Andrea Mutombo a préféré les entraînements aux vacances

Sans doute est-ce là le cri des racines. Sans doute est-ce aussi celui du ballon. Car alors que ses équipiers du HNK Rijeka (Croatie) profitaient dignement de leur billet qualificatif pour l’Europa League, Andrea Mutombo avait opté de son côté pour la formule vacances actives : du football, du football et encore du football. “Même si j’ai appris que je devais ménager mon corps, c’est plus fort que moi. Après deux jours, j’ai les genous qui grattent; cela pique de partout. J’ai besoin de jouer.”

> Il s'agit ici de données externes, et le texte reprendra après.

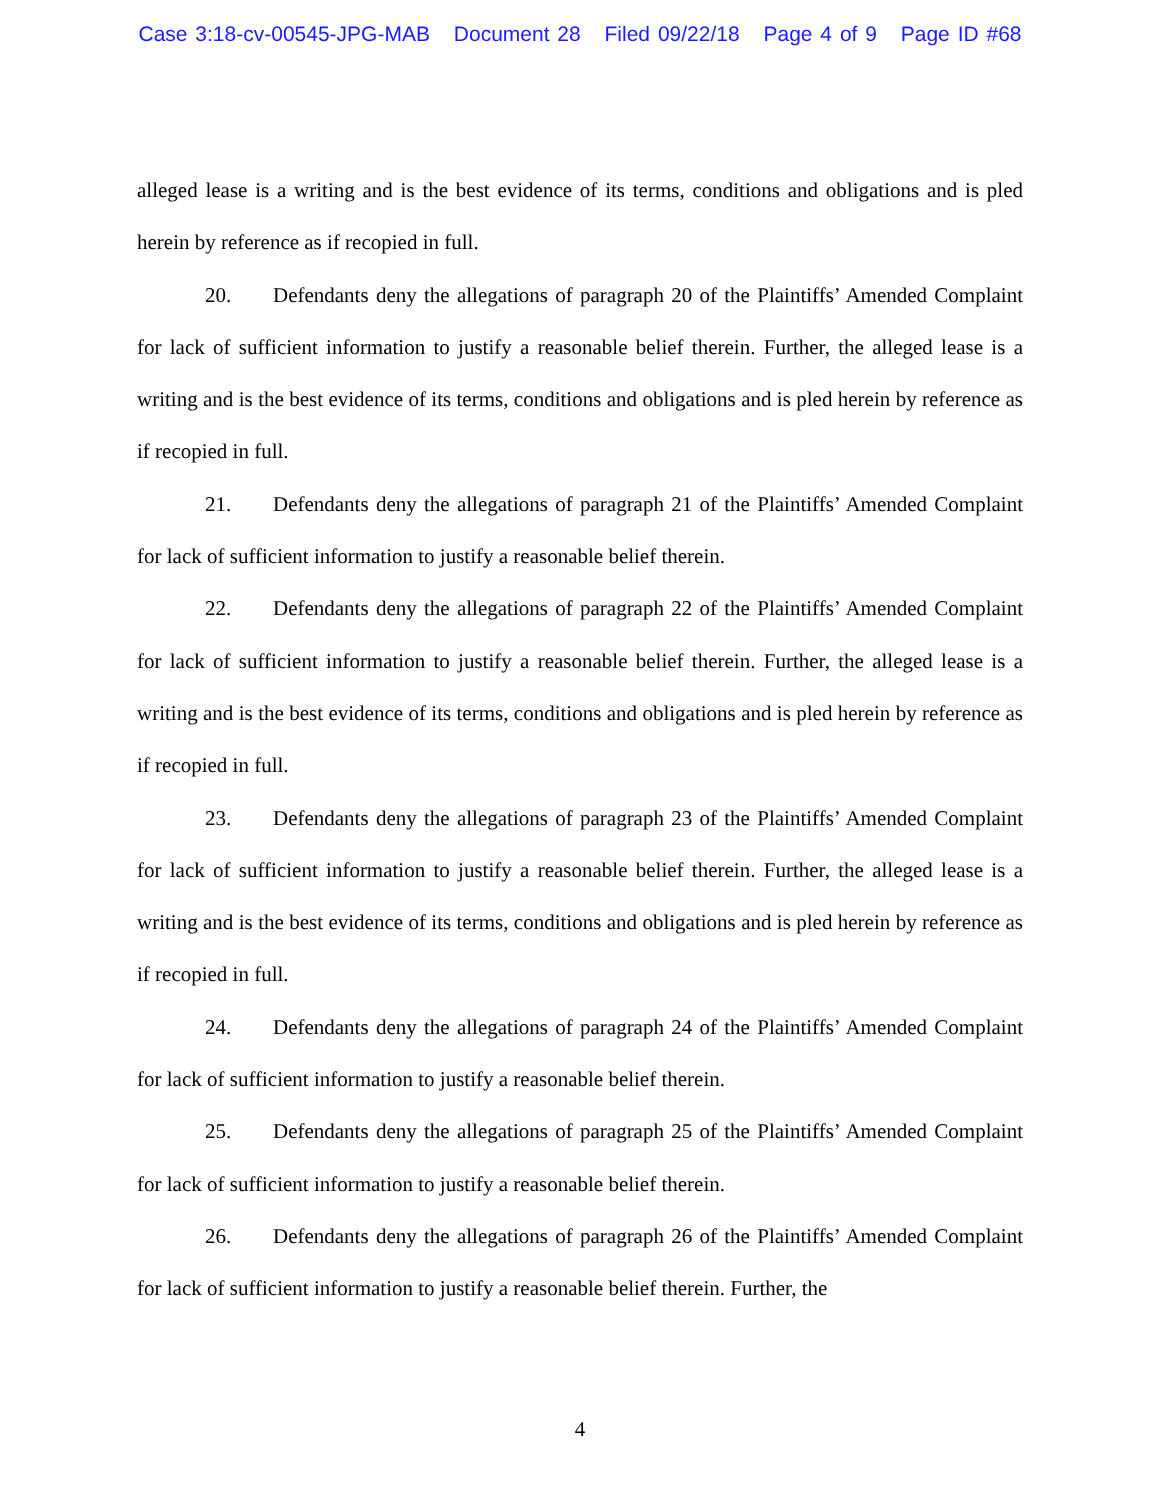Case 3:18-cv-00545-JPG-MAB Document 28 Filed 09/22/18 Page 4 of 9 Page ID #68
alleged lease is a writing and is the best evidence of its terms, conditions and obligations and is pled herein by reference as if recopied in full.
20. Defendants deny the allegations of paragraph 20 of the Plaintiffs’ Amended Complaint for lack of sufficient information to justify a reasonable belief therein. Further, the alleged lease is a writing and is the best evidence of its terms, conditions and obligations and is pled herein by reference as if recopied in full.
21. Defendants deny the allegations of paragraph 21 of the Plaintiffs’ Amended Complaint for lack of sufficient information to justify a reasonable belief therein.
22. Defendants deny the allegations of paragraph 22 of the Plaintiffs’ Amended Complaint for lack of sufficient information to justify a reasonable belief therein. Further, the alleged lease is a writing and is the best evidence of its terms, conditions and obligations and is pled herein by reference as if recopied in full.
23. Defendants deny the allegations of paragraph 23 of the Plaintiffs’ Amended Complaint for lack of sufficient information to justify a reasonable belief therein. Further, the alleged lease is a writing and is the best evidence of its terms, conditions and obligations and is pled herein by reference as if recopied in full.
24. Defendants deny the allegations of paragraph 24 of the Plaintiffs’ Amended Complaint for lack of sufficient information to justify a reasonable belief therein.
25. Defendants deny the allegations of paragraph 25 of the Plaintiffs’ Amended Complaint for lack of sufficient information to justify a reasonable belief therein.
26. Defendants deny the allegations of paragraph 26 of the Plaintiffs’ Amended Complaint for lack of sufficient information to justify a reasonable belief therein. Further, the
4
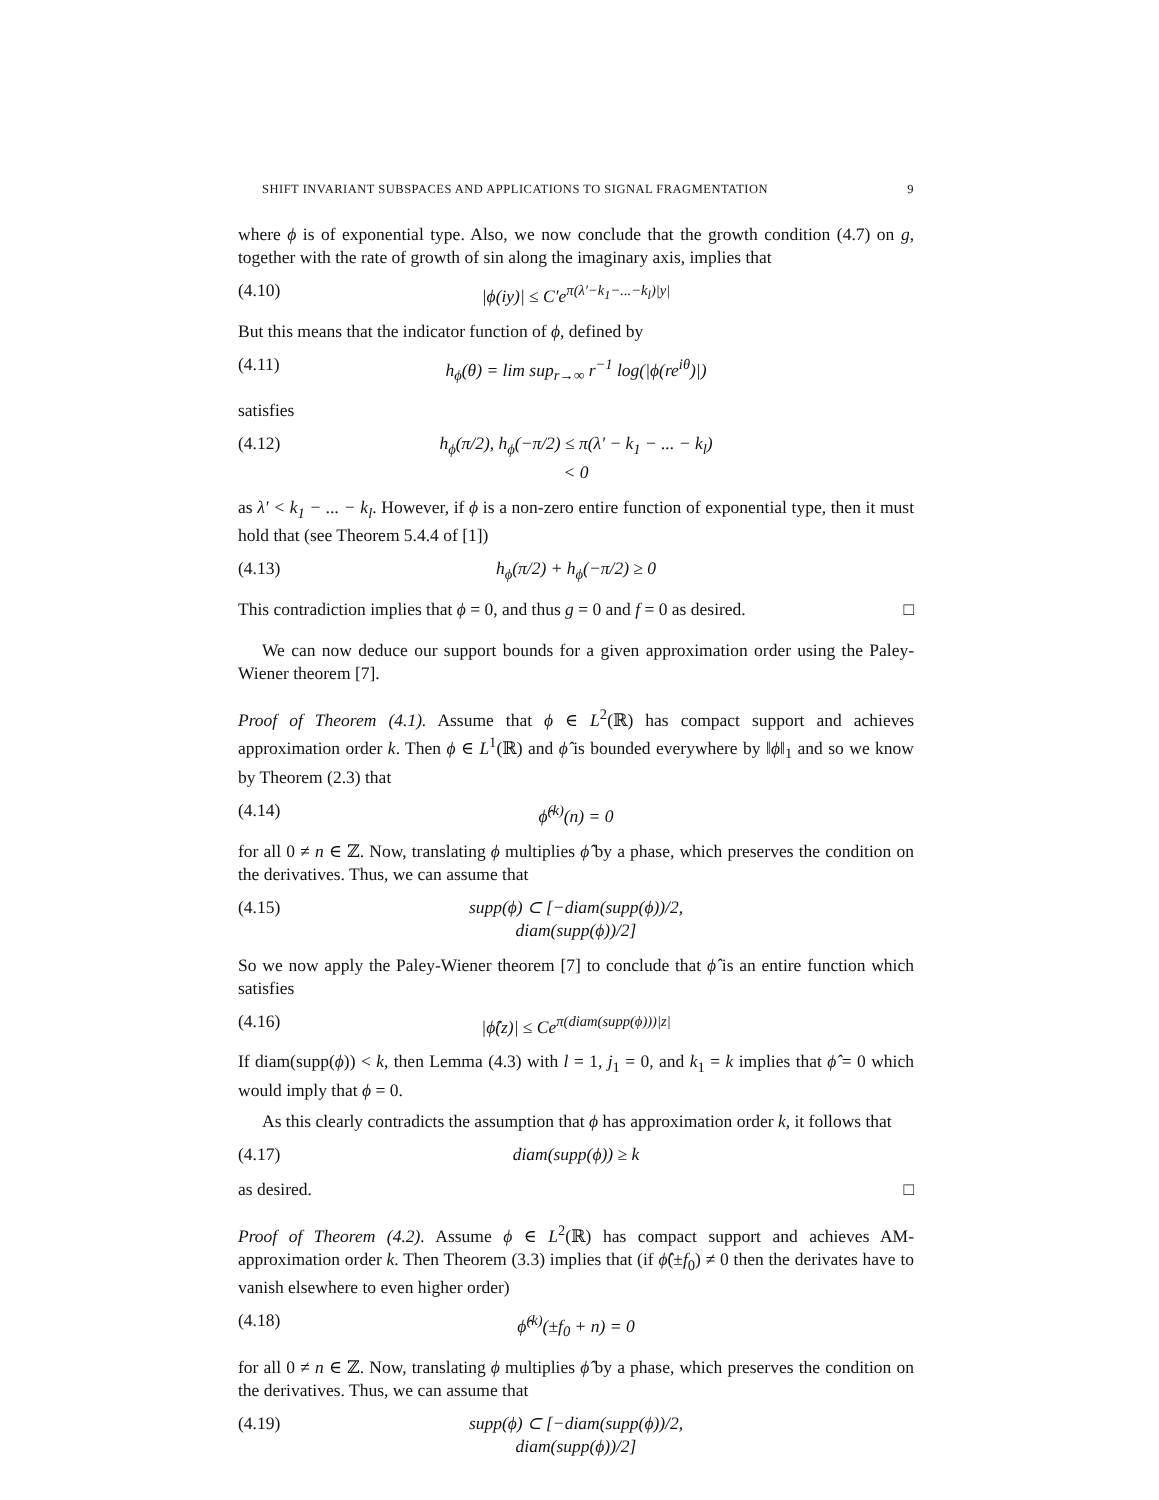SHIFT INVARIANT SUBSPACES AND APPLICATIONS TO SIGNAL FRAGMENTATION 9
where ϕ is of exponential type. Also, we now conclude that the growth condition (4.7) on g, together with the rate of growth of sin along the imaginary axis, implies that
(4.10) |ϕ(iy)| ≤ C′e<sup>π(λ′−k<sub>1</sub>−...−k<sub>l</sub>)|y|</sup>
But this means that the indicator function of ϕ, defined by
(4.11) h<sub>ϕ</sub>(θ) = lim sup<sub>r→∞</sub> r<sup>−1</sup> log(|ϕ(re<sup>iθ</sup>)|)
satisfies
(4.12) h<sub>ϕ</sub>(π/2), h<sub>ϕ</sub>(−π/2) ≤ π(λ′ − k<sub>1</sub> − ... − k<sub>l</sub>) < 0
as λ′ < k<sub>1</sub> − ... − k<sub>l</sub>. However, if ϕ is a non-zero entire function of exponential type, then it must hold that (see Theorem 5.4.4 of [1])
(4.13) h<sub>ϕ</sub>(π/2) + h<sub>ϕ</sub>(−π/2) ≥ 0
This contradiction implies that ϕ = 0, and thus g = 0 and f = 0 as desired. □
We can now deduce our support bounds for a given approximation order using the Paley-Wiener theorem [7].
Proof of Theorem (4.1). Assume that ϕ ∈ L<sup>2</sup>(ℝ) has compact support and achieves approximation order k. Then ϕ ∈ L<sup>1</sup>(ℝ) and ϕ̂ is bounded everywhere by ‖ϕ‖<sub>1</sub> and so we know by Theorem (2.3) that
(4.14) ϕ̂<sup>(k)</sup>(n) = 0
for all 0 ≠ n ∈ ℤ. Now, translating ϕ multiplies ϕ̂ by a phase, which preserves the condition on the derivatives. Thus, we can assume that
(4.15) supp(ϕ) ⊂ [−diam(supp(ϕ))/2, diam(supp(ϕ))/2]
So we now apply the Paley-Wiener theorem [7] to conclude that ϕ̂ is an entire function which satisfies
(4.16) |ϕ̂(z)| ≤ Ce<sup>π(diam(supp(ϕ)))|z|</sup>
If diam(supp(ϕ)) < k, then Lemma (4.3) with l = 1, j<sub>1</sub> = 0, and k<sub>1</sub> = k implies that ϕ̂ = 0 which would imply that ϕ = 0.
As this clearly contradicts the assumption that ϕ has approximation order k, it follows that
(4.17) diam(supp(ϕ)) ≥ k
as desired. □
Proof of Theorem (4.2). Assume ϕ ∈ L<sup>2</sup>(ℝ) has compact support and achieves AM-approximation order k. Then Theorem (3.3) implies that (if ϕ̂(±f<sub>0</sub>) ≠ 0 then the derivates have to vanish elsewhere to even higher order)
(4.18) ϕ̂<sup>(k)</sup>(±f<sub>0</sub> + n) = 0
for all 0 ≠ n ∈ ℤ. Now, translating ϕ multiplies ϕ̂ by a phase, which preserves the condition on the derivatives. Thus, we can assume that
(4.19) supp(ϕ) ⊂ [−diam(supp(ϕ))/2, diam(supp(ϕ))/2]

Le temps d’une parenthèse, Andrea Mutombo retourne alors faire ses gammes du côté de l’Académie de Seth Nkandu aux côtés de jeunes prodiges, de joueurs sans contrat ou d’espoirs confirmés (Jonathan Vervoort, Julien Vercauteren…).

Andrea, pourquoi passez-vous vos vacances ici ?

“C’est ici que tout a commencé. Avant, je passais véritablement ma vie à l’Académie. C’était sept jours sur sept, non-stop. Maintenant, j’ai l’impression que cela fait simplement partie de mon éducation footballistique. Mon corps est habitué à ça. Il en redemande d’une certaine façon.”

Mais vous vous retrouvez à vous entraîner avec des joueurs qui n’ont pas le même statut que vous ?

“Peut-être mais ce sont des joueurs que j’ai vu grandir ici. Quelqu’un comme Julien Ngoy (Bruges), je l’entraînais à ses débuts ici. Aujourd’hui, il joue avec moi. Il y a bien plus qu’une dimension footballistique. C’est de l’affectif.”

Vous n’en avez pas marre après une saison aussi chargée ?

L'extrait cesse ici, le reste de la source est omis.